RECORDS PROVIDED:
......

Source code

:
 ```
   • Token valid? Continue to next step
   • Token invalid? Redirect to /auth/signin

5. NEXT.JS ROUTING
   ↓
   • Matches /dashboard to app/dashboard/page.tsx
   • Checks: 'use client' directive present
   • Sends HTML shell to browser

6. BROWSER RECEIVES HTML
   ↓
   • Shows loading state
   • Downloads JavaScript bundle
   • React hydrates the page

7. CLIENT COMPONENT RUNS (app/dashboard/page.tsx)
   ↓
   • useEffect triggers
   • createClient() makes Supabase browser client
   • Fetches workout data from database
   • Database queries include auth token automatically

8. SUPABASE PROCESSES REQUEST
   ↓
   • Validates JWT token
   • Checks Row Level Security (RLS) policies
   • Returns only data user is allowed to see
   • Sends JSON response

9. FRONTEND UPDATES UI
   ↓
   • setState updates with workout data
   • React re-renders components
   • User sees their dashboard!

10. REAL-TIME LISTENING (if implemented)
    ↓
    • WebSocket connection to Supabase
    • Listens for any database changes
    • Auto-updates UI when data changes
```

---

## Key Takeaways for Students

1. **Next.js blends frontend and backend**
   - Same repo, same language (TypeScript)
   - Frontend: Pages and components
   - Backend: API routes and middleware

......

TASK ITEM: Quote exactly what appears from the line containing "- Frontend: Pages and components" through the final line of the listing above, including both of those lines.

TASK RESULT:
   - Frontend: Pages and components
   - Backend: API routes and middleware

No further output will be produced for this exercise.